J.C.G. : Le désert crée de l'érosion. Il érode à la fois nos petits enfermements, nos petits côtés névrotiques, nos limites, nos obsessions. Il oeuvre malgré nous en érodant notre psyché.
Réel : Pourquoi ?
J.C.G. : J'en suis le témoin. Ce qui naît de cette érosion, c'est de la place laissée à l'Etre. Comme si quelque chose se desserrait, se déliait. Je revois cette jeune femme dans le désert blanc d'Egypte qui dit avec émerveillement pour la première fois de sa vie : " Je sens ce que c'est que la liberté intérieure ! ".
Réel : Pourquoi dans le désert ?
J.C.G. : Il y a l'espace, il y a la lumière, il y a le silence. Très peu de choses extérieures pour éveiller nos systèmes de réactions, d'attractions, de projections. Le désert nous enseigne le relâchement, l'humilité, le dépouillement. Il nous convie à l'essentiel et, en ce sens-là, nous initie au retournement.
Réel : Pourquoi organisez-vous des ateliers de rebirth en eau chaude ?

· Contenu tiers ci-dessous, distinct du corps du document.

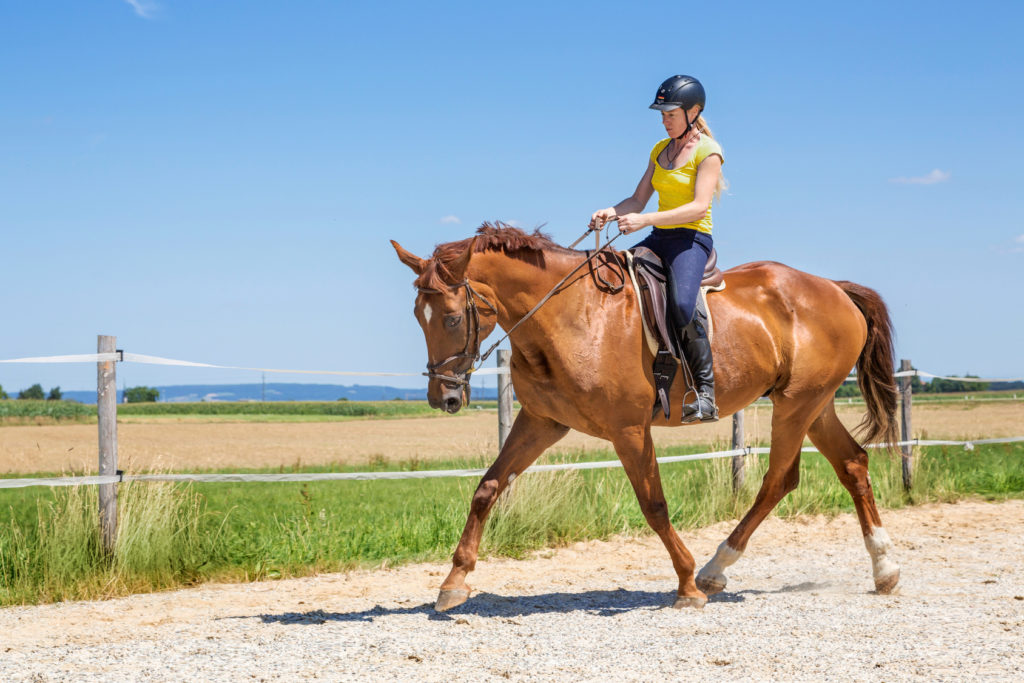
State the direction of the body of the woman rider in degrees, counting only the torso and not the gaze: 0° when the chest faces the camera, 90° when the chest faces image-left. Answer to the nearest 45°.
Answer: approximately 45°

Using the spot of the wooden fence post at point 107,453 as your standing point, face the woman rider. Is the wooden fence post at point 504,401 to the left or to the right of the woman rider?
left

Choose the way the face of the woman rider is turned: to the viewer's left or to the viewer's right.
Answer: to the viewer's left

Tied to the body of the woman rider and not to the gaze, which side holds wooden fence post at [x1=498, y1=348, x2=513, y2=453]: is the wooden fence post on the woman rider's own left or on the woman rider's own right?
on the woman rider's own right

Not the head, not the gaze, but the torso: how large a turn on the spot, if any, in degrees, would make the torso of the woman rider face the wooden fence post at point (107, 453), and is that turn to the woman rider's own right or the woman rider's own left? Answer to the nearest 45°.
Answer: approximately 45° to the woman rider's own right
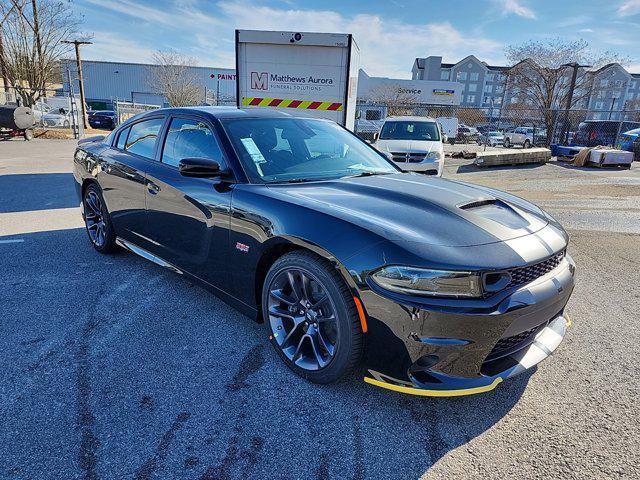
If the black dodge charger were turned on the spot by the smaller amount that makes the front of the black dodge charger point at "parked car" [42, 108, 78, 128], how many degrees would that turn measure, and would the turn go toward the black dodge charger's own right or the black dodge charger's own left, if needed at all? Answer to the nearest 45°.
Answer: approximately 180°

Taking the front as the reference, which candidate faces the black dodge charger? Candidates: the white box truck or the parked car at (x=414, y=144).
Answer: the parked car

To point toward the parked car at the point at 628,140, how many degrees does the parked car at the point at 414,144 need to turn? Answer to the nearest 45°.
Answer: approximately 135° to its left

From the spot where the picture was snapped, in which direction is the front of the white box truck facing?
facing away from the viewer

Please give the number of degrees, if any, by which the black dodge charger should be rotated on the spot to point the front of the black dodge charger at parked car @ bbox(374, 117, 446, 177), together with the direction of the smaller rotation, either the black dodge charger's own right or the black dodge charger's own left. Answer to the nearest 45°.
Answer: approximately 135° to the black dodge charger's own left

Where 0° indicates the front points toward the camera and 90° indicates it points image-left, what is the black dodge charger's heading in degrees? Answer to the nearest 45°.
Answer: approximately 315°

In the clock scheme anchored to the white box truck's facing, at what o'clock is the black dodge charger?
The black dodge charger is roughly at 6 o'clock from the white box truck.

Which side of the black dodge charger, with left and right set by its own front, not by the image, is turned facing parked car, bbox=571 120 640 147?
left

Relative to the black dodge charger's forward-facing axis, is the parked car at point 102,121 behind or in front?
behind

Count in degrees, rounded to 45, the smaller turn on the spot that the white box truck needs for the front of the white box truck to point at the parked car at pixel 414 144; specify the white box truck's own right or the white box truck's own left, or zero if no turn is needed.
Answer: approximately 45° to the white box truck's own right

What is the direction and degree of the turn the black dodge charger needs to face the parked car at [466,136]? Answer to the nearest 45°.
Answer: approximately 135° to its left

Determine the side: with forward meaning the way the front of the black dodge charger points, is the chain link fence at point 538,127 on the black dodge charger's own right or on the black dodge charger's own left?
on the black dodge charger's own left

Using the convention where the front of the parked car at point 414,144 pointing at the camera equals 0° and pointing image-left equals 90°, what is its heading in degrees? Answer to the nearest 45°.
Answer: approximately 0°
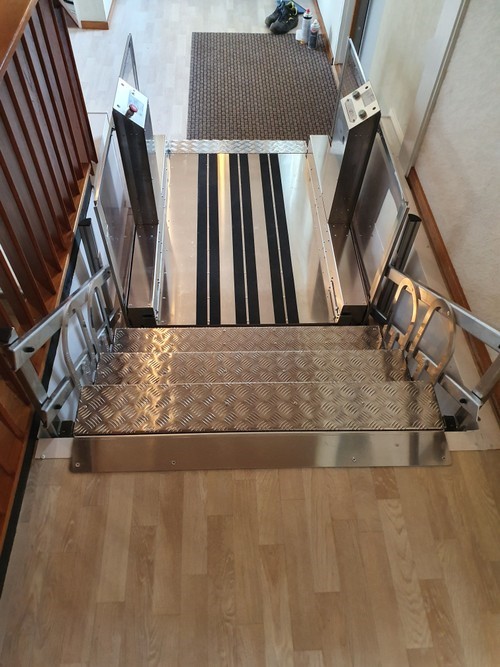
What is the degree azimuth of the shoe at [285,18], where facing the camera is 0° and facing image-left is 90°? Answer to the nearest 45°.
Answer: approximately 45°

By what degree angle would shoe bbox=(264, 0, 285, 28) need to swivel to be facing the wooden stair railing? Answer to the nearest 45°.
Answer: approximately 45° to its left

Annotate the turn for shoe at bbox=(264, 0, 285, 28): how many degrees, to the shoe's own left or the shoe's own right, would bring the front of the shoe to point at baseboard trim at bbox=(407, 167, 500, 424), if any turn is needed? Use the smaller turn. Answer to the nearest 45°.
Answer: approximately 45° to the shoe's own left

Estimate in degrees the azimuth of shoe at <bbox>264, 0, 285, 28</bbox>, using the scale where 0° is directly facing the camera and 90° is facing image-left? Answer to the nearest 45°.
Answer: approximately 45°

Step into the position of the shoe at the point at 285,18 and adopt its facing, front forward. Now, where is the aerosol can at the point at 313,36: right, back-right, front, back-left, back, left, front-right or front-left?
left

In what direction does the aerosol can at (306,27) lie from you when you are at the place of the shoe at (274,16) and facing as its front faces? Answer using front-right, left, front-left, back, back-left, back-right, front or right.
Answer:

J.C.G. : Autant le désert nous invite à pressentir ce que nous sommes dans notre nature originelle, autant l'eau chaude, dans un premier temps, va nous permettre d'aller écouter là où c'est justement noué, serré, coincé. L'eau chaude - nous travaillons à température de la vie intra-utérine - nous met dans un contexte régressif dans lequel notre inconscient peut s'exprimer à travers notre corps. En intimité avec nous-même, la respiration consciente activée nous donne accès à nos vécus traumatisants, aux émotions que nous avons refoulées et qui ont pu engendrer certaines décisions de vie limitantes. Alors, petit à petit, l'énergie de vie revient et se remet à circuler. L'instant devient joie, gratitude, célébration.
D'une certaine manière, avec le désert ou dans l'eau chaude, nous orientons notre vie vers la vastitude de l'Etre.
Réel : Vous méditez dans vos groupes ?
J.C.G. : Je préfère dire qu'il y a toujours de la place pour des moments où nous sommes plus attentifs à la Présence que nous sommes. Cela prend parfois une forme méditative. J'aime particulièrement proposer la pratique soufie de la danse tournante, des moments d'assise ou de marche consciente.
Réel : L'objectif étant ?
J.C.G : De savourer le parfum qui émane de l'Etre quand nous nous permettons d'être en contact avec sa beauté.